Croucher began his professional stage career with appearances at the Oxford Playhouse, the Civic Theatre in Chesterfield and the Belgrade Theatre in Coventry. In 1961 he made his West End debut at the Arts Theatre in Jean Genet's Deathwatch.

In 1962 he joined the Royal Shakespeare Company (RSC). He appeared in David Rudkin's Afore Night Come, John Whiting's The Devils and as Alexander in Troilus and Cressida. In 1964 he took the lead in Richard II at the Lincoln Theatre. He also played the lead in Little Malcolm and his Struggle Against the Eunuchs by David Halliwell at the Leicester Phoenix. In 1967 he played Tranio in The Taming of the Shrew at The Old Vic.

Croucher also appeared in a number of films, notably The Black Torment (1964), Genghis Khan (1965) and The Fighting Prince of Donegal (1966), as well as several TV dramas.

==Theatrical director and educator==
In 1971, after a brief period directing student productions at the London Academy of Music and Dramatic Art (LAMDA) and at the Royal Academy of Dramatic Art (RADA), Croucher joined the Royal Court Theatre as a director at the Theatre Upstairs, a post he held until 1975. His productions included Friday by Hugo Claus, Dreams of Mrs Fraser by Gabriel Josipovici and short plays by Samuel Beckett. In 1975 he took part in the Joe Orton Festival at the Royal Court, directing a revival of Entertaining Mr Sloane. After a three-month run at the Royal Court, he took the play to the Duke of York's Theatre where it ran for a further three months.

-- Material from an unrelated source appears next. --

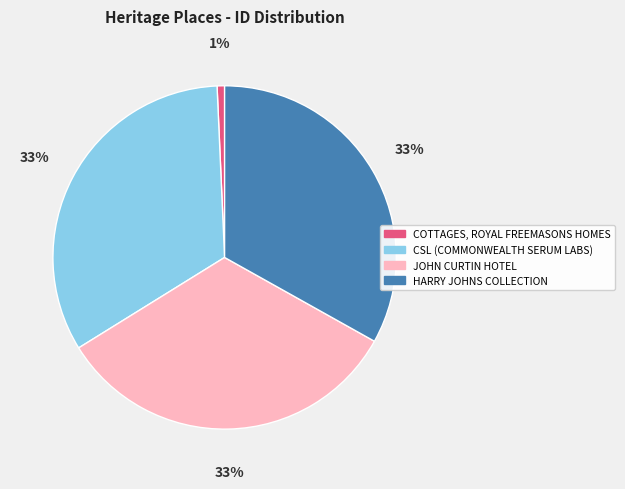

Which category has the smallest portion of the pie?

COTTAGES, ROYAL FREEMASONS HOMES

In 1978 he was appointed principal of LAMDA, a post he held until 1994. During his tenure, he extended the length and scope of the existing courses and introduced new courses in stage management and production. He also continued to direct, regularly taking student productions to continental Europe.

In 1994 he moved to the US to become Professor of Theatre Arts at Boston University.

In 2000 he became president of the American Academy of Dramatic Arts (AADA), dividing his time between the school's Los Angeles and New York branches. One of his first duties was to officiate at the ribbon-cutting ceremony of the school's central Hollywood campus on North La Brea Avenue. During his period of office, he implemented a new computer system, introduced e-mail on both campuses and oversaw the development of the academy's website. He left the post to return to the UK in 2010.

==Family life and death==
Roger Croucher was the younger brother of Michael Croucher, who had a distinguished career as a television documentary maker with the BBC.

Roger Croucher died on 23 May 2022 at the age of 86.